DIRECTIONS »
Could you output each line below exactly as it appears, excluding any pictures?

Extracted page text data
------

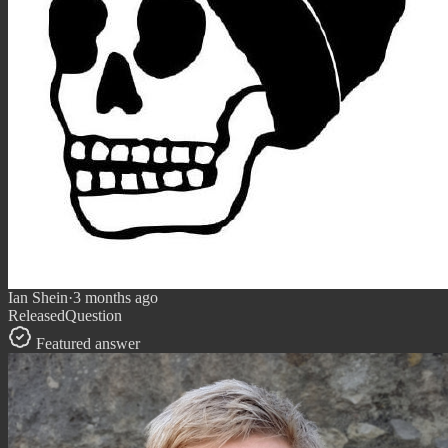
Ian Shein
·
3 months ago
Released
Question
Featured answer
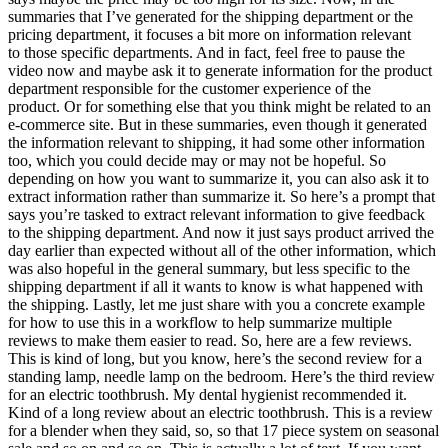
summaries that I’ve generated for the shipping department or the
pricing department, it focuses a bit more on information relevant
to those specific departments. And in fact, feel free to pause the
video now and maybe ask it to generate information for the product
department responsible for the customer experience of the
product. Or for something else that you think might be related to an
e-commerce site. But in these summaries, even though it generated
the information relevant to shipping, it had some other information
too, which you could decide may or may not be hopeful. So
depending on how you want to summarize it, you can also ask it to
extract information rather than summarize it. So here’s a prompt that
says you’re tasked to extract relevant information to give feedback
to the shipping department. And now it just says product arrived the
day earlier than expected without all of the other information, which
was also hopeful in the general summary, but less specific to the
shipping department if all it wants to know is what happened with
the shipping. Lastly, let me just share with you a concrete example
for how to use this in a workflow to help summarize multiple
reviews to make them easier to read. So, here are a few reviews.
This is kind of long, but you know, here’s the second review for a
standing lamp, needle lamp on the bedroom. Here’s the third review
for an electric toothbrush. My dental hygienist recommended it.
Kind of a long review about an electric toothbrush. This is a review
for a blender when they said, so, so that 17 piece system on seasonal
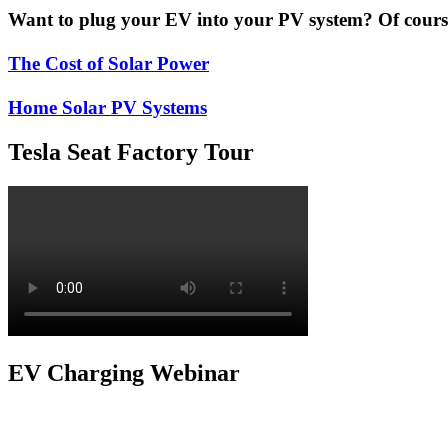
Want to plug your EV into your PV system? Of course 
The Cost of Solar Power
Home Solar PV Systems
Tesla Seat Factory Tour
EV Charging Webinar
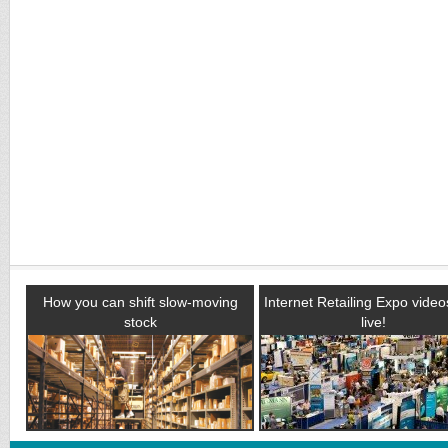
How you can shift slow-moving
Internet Retailing Expo vide
stock
live!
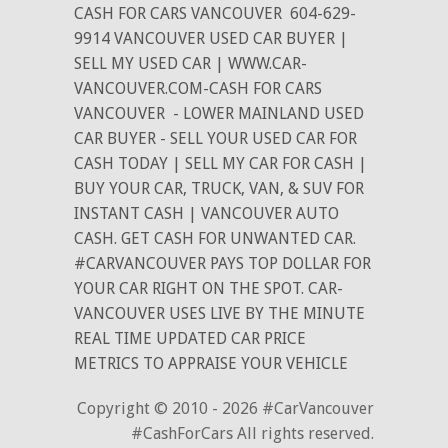
CASH FOR CARS VANCOUVER
604-629-
9914 VANCOUVER USED CAR BUYER |
SELL MY USED CAR | WWW.CAR-
VANCOUVER.COM-CASH FOR CARS
VANCOUVER
- LOWER MAINLAND USED
CAR BUYER - SELL YOUR USED CAR FOR
CASH TODAY | SELL MY CAR FOR CASH |
BUY YOUR CAR, TRUCK, VAN, & SUV FOR
INSTANT CASH | VANCOUVER AUTO
CASH. GET CASH FOR UNWANTED CAR.
#CARVANCOUVER PAYS TOP DOLLAR FOR
YOUR CAR RIGHT ON THE SPOT. CAR-
VANCOUVER USES LIVE BY THE MINUTE
REAL TIME UPDATED CAR PRICE
METRICS TO APPRAISE YOUR VEHICLE
Copyright © 2010 - 2026 #CarVancouver
#CashForCars All rights reserved.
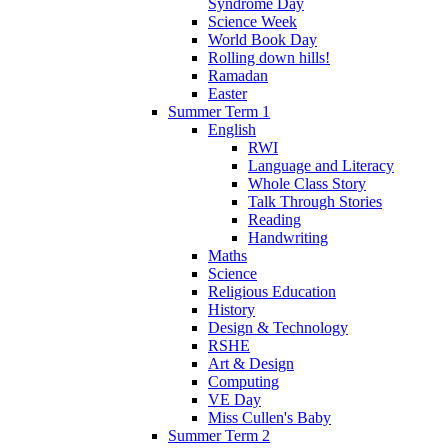
Syndrome Day
Science Week
World Book Day
Rolling down hills!
Ramadan
Easter
Summer Term 1
English
RWI
Language and Literacy
Whole Class Story
Talk Through Stories
Reading
Handwriting
Maths
Science
Religious Education
History
Design & Technology
RSHE
Art & Design
Computing
VE Day
Miss Cullen's Baby
Summer Term 2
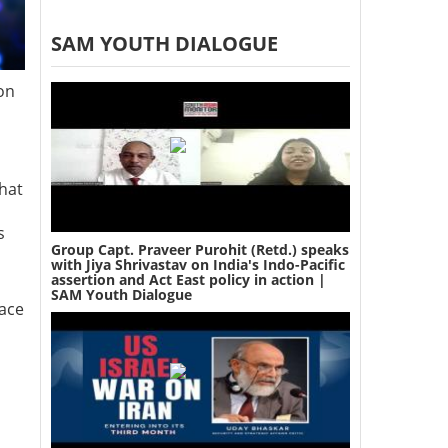
SAM YOUTH DIALOGUE
ion
hat
s
Group Capt. Praveer Purohit (Retd.) speaks
with Jiya Shrivastav on India's Indo-Pacific
assertion and Act East policy in action |
SAM Youth Dialogue
lace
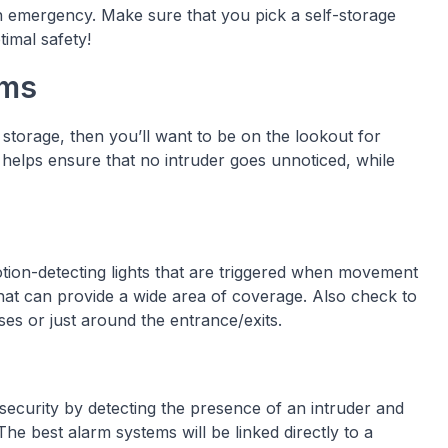
 an emergency. Make sure that you pick a self-storage
timal safety!
rms
f storage, then you’ll want to be on the lookout for
 helps ensure that no intruder goes unnoticed, while
tion-detecting lights that are triggered when movement
s that can provide a wide area of coverage. Also check to
ises or just around the entrance/exits.
security by detecting the presence of an intruder and
The best alarm systems will be linked directly to a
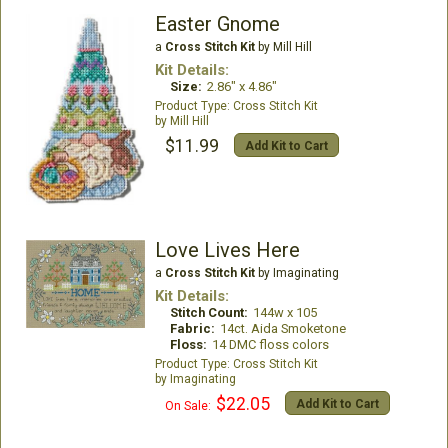
Easter Gnome
a
Cross Stitch Kit
by Mill Hill
Kit Details:
Size:
2.86" x 4.86"
Cross Stitch Kit
Mill Hill
$11.99
Add Kit to Cart
Love Lives Here
a
Cross Stitch Kit
by Imaginating
Kit Details:
Stitch Count:
144w x 105
Fabric:
14ct. Aida Smoketone
Floss:
14 DMC floss colors
Cross Stitch Kit
Imaginating
$22.05
Add Kit to Cart
On Sale:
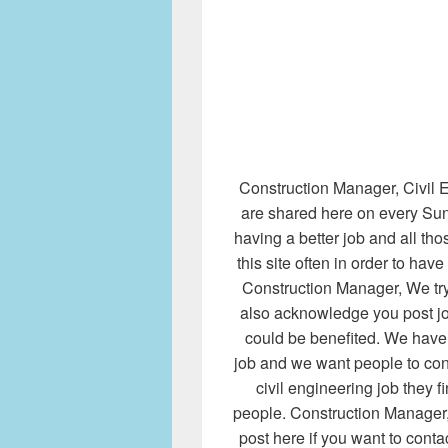
Construction Manager, Civil E
are shared here on every Sund
having a better job and all th
this site often in order to hav
Construction Manager, We try
also acknowledge you post j
could be benefited. We have l
job and we want people to cont
civil engineering job they fi
people. Construction Manager, 
post here if you want to cont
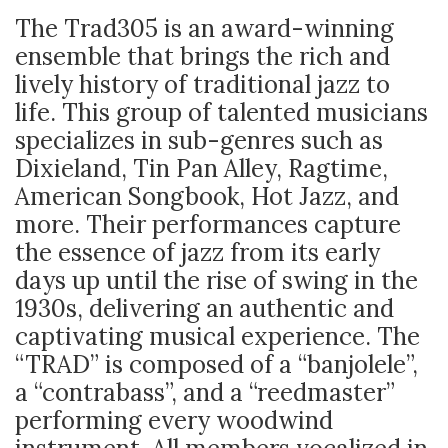
The Trad305 is an award-winning
ensemble that brings the rich and
lively history of traditional jazz to
life. This group of talented musicians
specializes in sub-genres such as
Dixieland, Tin Pan Alley, Ragtime,
American Songbook, Hot Jazz, and
more. Their performances capture
the essence of jazz from its early
days up until the rise of swing in the
1930s, delivering an authentic and
captivating musical experience. The
“TRAD” is composed of a “banjolele”,
a “contrabass”, and a “reedmaster”
performing every woodwind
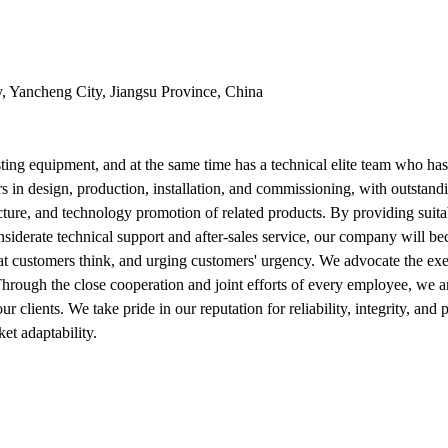
y, Yancheng City, Jiangsu Province, China
ng equipment, and at the same time has a technical elite team who ha
s in design, production, installation, and commissioning, with outstan
ure, and technology promotion of related products. By providing suitab
nsiderate technical support and after-sales service, our company will be
at customers think, and urging customers' urgency. We advocate the ex
 Through the close cooperation and joint efforts of every employee, we 
 our clients. We take pride in our reputation for reliability, integrity
et adaptability.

------

EXERCISE RESULT »
Ian Shein
·
3 months ago
Released
Question
Featured answer
summaries that I’ve generated for the shipping department or the
pricing department, it focuses a bit more on information relevant
to those specific departments. And in fact, feel free to pause the
video now and maybe ask it to generate information for the product
department responsible for the customer experience of the
product. Or for something else that you think might be related to an
e-commerce site. But in these summaries, even though it generated
the information relevant to shipping, it had some other information
too, which you could decide may or may not be hopeful. So
depending on how you want to summarize it, you can also ask it to
extract information rather than summarize it. So here’s a prompt that
says you’re tasked to extract relevant information to give feedback
to the shipping department. And now it just says product arrived the
day earlier than expected without all of the other information, which
was also hopeful in the general summary, but less specific to the
shipping department if all it wants to know is what happened with
the shipping. Lastly, let me just share with you a concrete example
for how to use this in a workflow to help summarize multiple
reviews to make them easier to read. So, here are a few reviews.
This is kind of long, but you know, here’s the second review for a
standing lamp, needle lamp on the bedroom. Here’s the third review
for an electric toothbrush. My dental hygienist recommended it.
Kind of a long review about an electric toothbrush. This is a review
for a blender when they said, so, so that 17 piece system on seasonal
Want to plug your EV into your PV system? Of course 
The Cost of Solar Power
Home Solar PV Systems
Tesla Seat Factory Tour
EV Charging Webinar
How you can shift slow-moving
Internet Retailing Expo vide
stock
live!
CASH FOR CARS VANCOUVER
604-629-
9914 VANCOUVER USED CAR BUYER |
SELL MY USED CAR | WWW.CAR-
VANCOUVER.COM-CASH FOR CARS
VANCOUVER
- LOWER MAINLAND USED
CAR BUYER - SELL YOUR USED CAR FOR
CASH TODAY | SELL MY CAR FOR CASH |
BUY YOUR CAR, TRUCK, VAN, & SUV FOR
INSTANT CASH | VANCOUVER AUTO
CASH. GET CASH FOR UNWANTED CAR.
#CARVANCOUVER PAYS TOP DOLLAR FOR
YOUR CAR RIGHT ON THE SPOT. CAR-
VANCOUVER USES LIVE BY THE MINUTE
REAL TIME UPDATED CAR PRICE
METRICS TO APPRAISE YOUR VEHICLE
Copyright © 2010 - 2026 #CarVancouver
#CashForCars All rights reserved.
Syndrome Day
Science Week
World Book Day
Rolling down hills!
Ramadan
Easter
Summer Term 1
English
RWI
Language and Literacy
Whole Class Story
Talk Through Stories
Reading
Handwriting
Maths
Science
Religious Education
History
Design & Technology
RSHE
Art & Design
Computing
VE Day
Miss Cullen's Baby
Summer Term 2
SAM YOUTH DIALOGUE
ion
hat
s
Group Capt. Praveer Purohit (Retd.) speaks
with Jiya Shrivastav on India's Indo-Pacific
assertion and Act East policy in action |
SAM Youth Dialogue
lace
 an emergency. Make sure that you pick a self-storage
timal safety!
rms
f storage, then you’ll want to be on the lookout for
 helps ensure that no intruder goes unnoticed, while
tion-detecting lights that are triggered when movement
s that can provide a wide area of coverage. Also check to
ises or just around the entrance/exits.
security by detecting the presence of an intruder and
The best alarm systems will be linked directly to a
Easter Gnome
a
Cross Stitch Kit
by Mill Hill
Kit Details:
Size:
2.86" x 4.86"
Cross Stitch Kit
Mill Hill
$11.99
Add Kit to Cart
Love Lives Here
a
Cross Stitch Kit
by Imaginating
Kit Details:
Stitch Count:
144w x 105
Fabric:
14ct. Aida Smoketone
Floss:
14 DMC floss colors
Cross Stitch Kit
Imaginating
$22.05
Add Kit to Cart
On Sale:
Construction Manager, Civil E
are shared here on every Sund
having a better job and all th
this site often in order to hav
Construction Manager, We try
also acknowledge you post j
could be benefited. We have l
job and we want people to cont
civil engineering job they fi
people. Construction Manager, 
post here if you want to cont
The Trad305 is an award-winning
ensemble that brings the rich and
lively history of traditional jazz to
life. This group of talented musicians
specializes in sub-genres such as
Dixieland, Tin Pan Alley, Ragtime,
American Songbook, Hot Jazz, and
more. Their performances capture
the essence of jazz from its early
days up until the rise of swing in the
1930s, delivering an authentic and
captivating musical experience. The
“TRAD” is composed of a “banjolele”,
a “contrabass”, and a “reedmaster”
performing every woodwind
y, Yancheng City, Jiangsu Province, China
ng equipment, and at the same time has a technical elite team who ha
s in design, production, installation, and commissioning, with outstan
ure, and technology promotion of related products. By providing suitab
nsiderate technical support and after-sales service, our company will be
at customers think, and urging customers' urgency. We advocate the ex
 Through the close cooperation and joint efforts of every employee, we 
 our clients. We take pride in our reputation for reliability, integrity
et adaptability.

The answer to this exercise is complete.